|Description:||Removes duplicate files from specified folders|
|License:||GNU GPL v3 * SEE DISCLAIMER *|
|Feedback:||comments – issues|
rmdupe uses standard Linux commands to search within specified folders for duplicate files, regardless of filename or extension. Before duplicate candidates are removed they are compared byte-for-byte. rmdupe can also check duplicates against one or more reference folders, can trash files instead of removing them, allows for a custom removal command, and can limit its search to files of specified size. rmdupe includes a simulation mode which reports what will be done for a given command without actually removing any files.
rmdupe --help Usage: rmdupe [OPTIONS] FOLDER [...] Removes duplicate files in specified folders. By default, newest duplicates are removed. Options: -R, -r search specified folders recursively --ref FOLDER also search FOLDER recursively for copies but don't remove any files from here (multiple --ref allowed) Note: files may be removed from a ref folder if that folder is also a specified folder --trash FOLDER copy duplicate files to FOLDER instead of removing --sim simulate and report duplicates only - no removal --quiet minimize output (disabled if used with --sim) --verbose detailed output --old remove oldest duplicates instead of newest --minsize SIZE limit search to duplicate files SIZE MB and larger --maxsize SIZE limit search to duplicate files SIZE MB and smaller --rmcmd "RMCMD" execute RMCMD instead of rm to remove copies (may contain arguments, eg: "rm -f" or "shred -u") --xdev don't descend to other filesystems when recursing specified or ref folders Notes: do not use wildcards; symlinks are not followed except on the command line; zero-length files are ignored
Anytime ––sim is included anywhere on the command line, rmdupe goes into simulation mode which only reports, doesn’t remove. This can be used to see what files a given command will remove, or can simply be used to search for duplicates.
Examples of usage:
# remove dupes in /user/test but not subfolders rmdupe /user/test # remove dupes from /user/test and subfolders rmdupe -r /user/test # remove dupes from /user/test1 and /user/test2 and subfolders rmdupe -r /user/test1 /user/test2 # trash dupes from /user/test rmdupe --trash /user/trash /user/test # only remove dupes larger than 50MB rmdupe --minsize 50 /user/test # shred dupes before removing rmdupe --rmcmd "shred -u" /user/test # remove dupes from /user/test using /user/keep as a reference rmdupe -r /user/test --ref /user/keep
rmdupe will always remove the newest duplicates, preserving the oldest copy of a file, unless the ––old option is used, which reverses this.

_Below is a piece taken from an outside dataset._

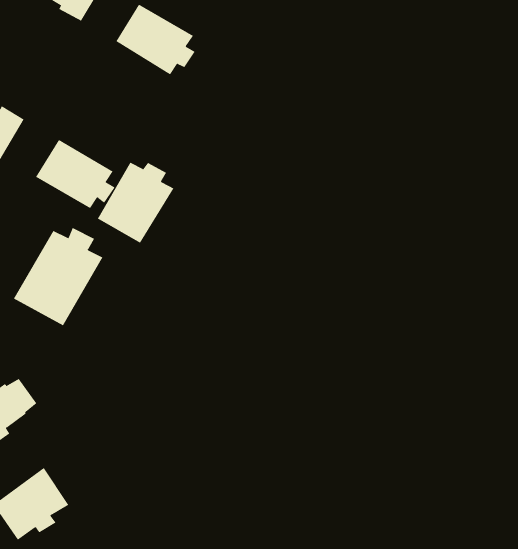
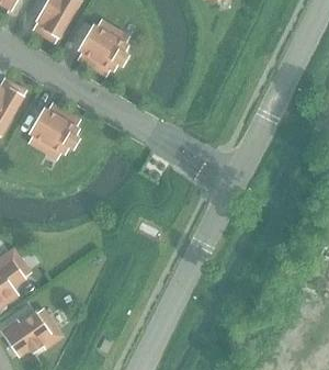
building: [97,162,174,243] -> none
building: [13,227,103,326] -> none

All specified folders are searched as a group. When rmdupe is finished, they will collectively contain only one copy of each file.

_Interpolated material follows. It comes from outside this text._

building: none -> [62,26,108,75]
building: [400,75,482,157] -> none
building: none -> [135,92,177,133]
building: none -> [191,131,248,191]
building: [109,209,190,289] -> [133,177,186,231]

Reference folders are folders you want checked against for duplicates, but not cleared of duplicates. For example, if copies of file “A” in specified folders exist in a reference folder, the copies in the specified folders will be removed. The copy in the reference folder is never removed unless the reference folder is also specified on the command line as a non-reference folder. The reference folder method is used to check for duplicates against a collection of files which you don’t want removed. You may specify more than one reference folder with multiple ––ref options. Reference folders are always searched recursively.

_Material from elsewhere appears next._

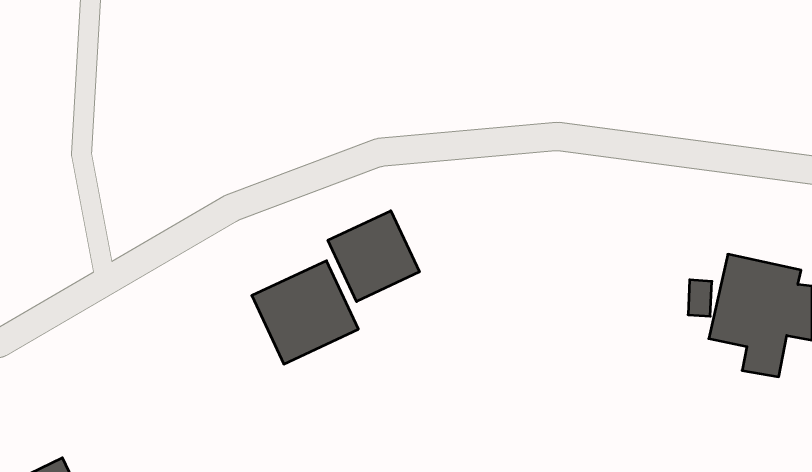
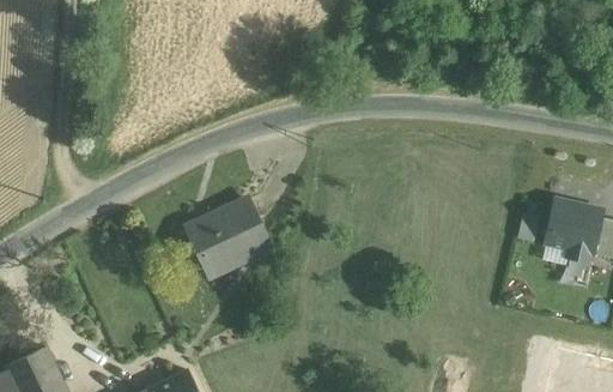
building: [328,211,419,302] -> none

Note that rmdupe may take some time if there are large numbers of files of exactly the same size. If files are the same size, this triggers rmdupe to do a byte-by-byte compare (cmp) on the files.
The ––trash option allows specification of a trash folder to be used. Each duplicate is moved to the trash folder, using a unique filename if needed. If a move to the trash folder fails, rmdupe halts with an error.
Normally rmdupe only reports files it’s removing. For more detailed feedback as it’s running, use the ––verbose option.
Follow the standard Script Installation Instructions. Alternatively, for Debian and Ubuntu a deb package and a PPA repository are available. On Arch Linux, rmdupe can be installed automatically using the AUR.